=== Data excerpts ===

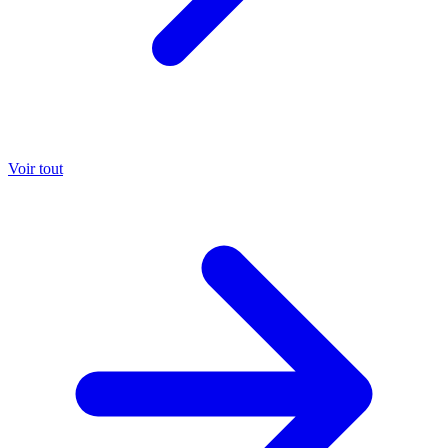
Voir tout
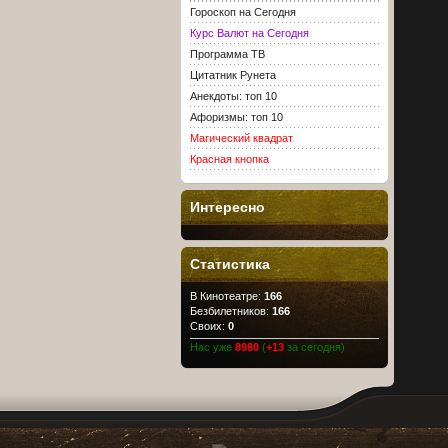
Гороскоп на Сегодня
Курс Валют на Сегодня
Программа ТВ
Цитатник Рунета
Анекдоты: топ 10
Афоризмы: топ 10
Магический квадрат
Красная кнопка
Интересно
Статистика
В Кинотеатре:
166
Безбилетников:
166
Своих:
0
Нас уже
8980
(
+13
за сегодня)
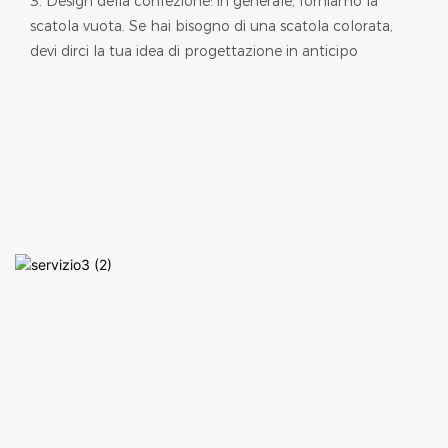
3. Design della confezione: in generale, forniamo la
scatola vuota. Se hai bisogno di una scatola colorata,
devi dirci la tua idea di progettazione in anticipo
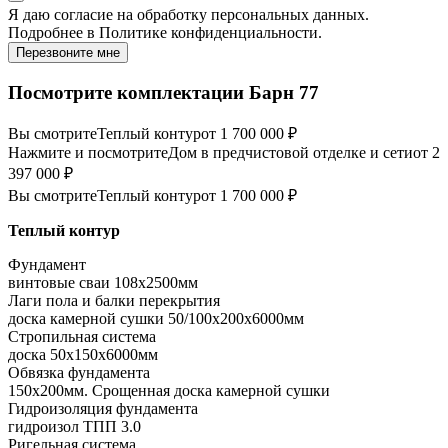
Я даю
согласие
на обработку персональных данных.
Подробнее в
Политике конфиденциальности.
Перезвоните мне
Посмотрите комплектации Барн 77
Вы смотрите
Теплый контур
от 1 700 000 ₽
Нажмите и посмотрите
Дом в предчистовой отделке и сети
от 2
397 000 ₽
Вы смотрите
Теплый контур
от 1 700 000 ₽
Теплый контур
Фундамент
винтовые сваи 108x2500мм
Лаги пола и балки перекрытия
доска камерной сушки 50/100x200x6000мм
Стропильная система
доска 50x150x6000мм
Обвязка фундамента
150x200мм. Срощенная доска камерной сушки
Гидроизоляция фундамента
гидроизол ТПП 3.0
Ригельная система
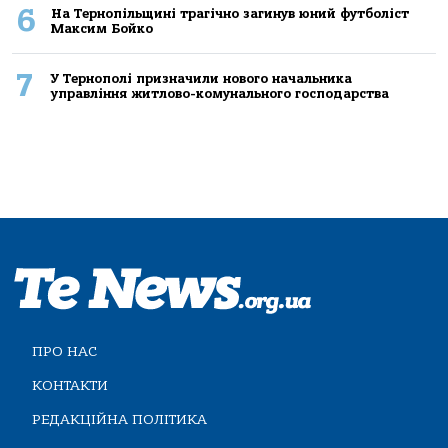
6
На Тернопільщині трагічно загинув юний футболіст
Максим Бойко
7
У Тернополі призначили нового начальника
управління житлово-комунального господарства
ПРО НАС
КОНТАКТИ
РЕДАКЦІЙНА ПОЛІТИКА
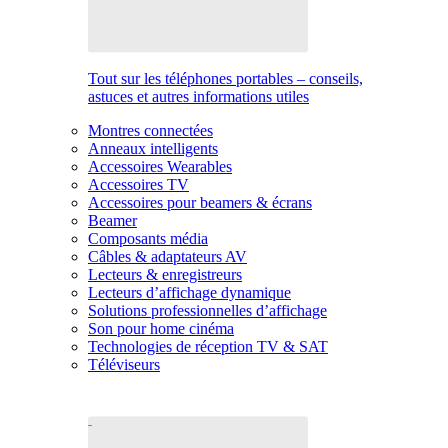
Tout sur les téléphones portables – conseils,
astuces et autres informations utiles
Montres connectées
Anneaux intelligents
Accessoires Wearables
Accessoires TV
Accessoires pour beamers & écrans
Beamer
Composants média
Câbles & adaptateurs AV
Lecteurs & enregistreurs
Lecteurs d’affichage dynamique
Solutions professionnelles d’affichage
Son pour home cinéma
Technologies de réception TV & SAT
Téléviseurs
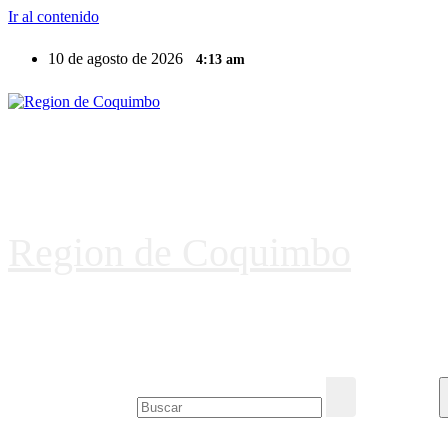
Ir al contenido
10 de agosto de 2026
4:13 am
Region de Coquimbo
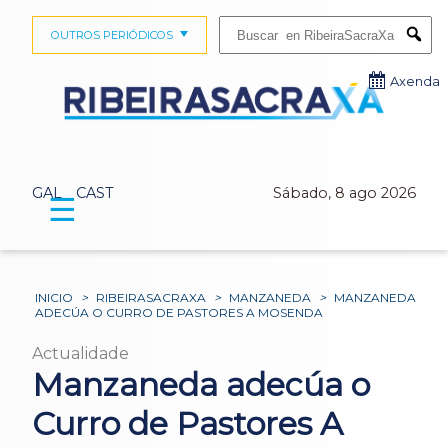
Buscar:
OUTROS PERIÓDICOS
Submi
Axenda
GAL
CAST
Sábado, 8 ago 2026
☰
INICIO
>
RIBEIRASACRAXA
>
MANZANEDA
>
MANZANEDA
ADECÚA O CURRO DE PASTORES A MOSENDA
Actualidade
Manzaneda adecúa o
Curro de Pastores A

===

No pictures belong in the output. It should reproduce exactly the lines from the one containing "Accessoires pour beamers & écrans" through the end of the data, both ends included.

Accessoires pour beamers & écrans
Beamer
Composants média
Câbles & adaptateurs AV
Lecteurs & enregistreurs
Lecteurs d’affichage dynamique
Solutions professionnelles d’affichage
Son pour home cinéma
Technologies de réception TV & SAT
Téléviseurs
Ir al contenido
10 de agosto de 2026
4:13 am
Region de Coquimbo
Buscar:
OUTROS PERIÓDICOS
Submi
Axenda
GAL
CAST
Sábado, 8 ago 2026
☰
INICIO
>
RIBEIRASACRAXA
>
MANZANEDA
>
MANZANEDA
ADECÚA O CURRO DE PASTORES A MOSENDA
Actualidade
Manzaneda adecúa o
Curro de Pastores A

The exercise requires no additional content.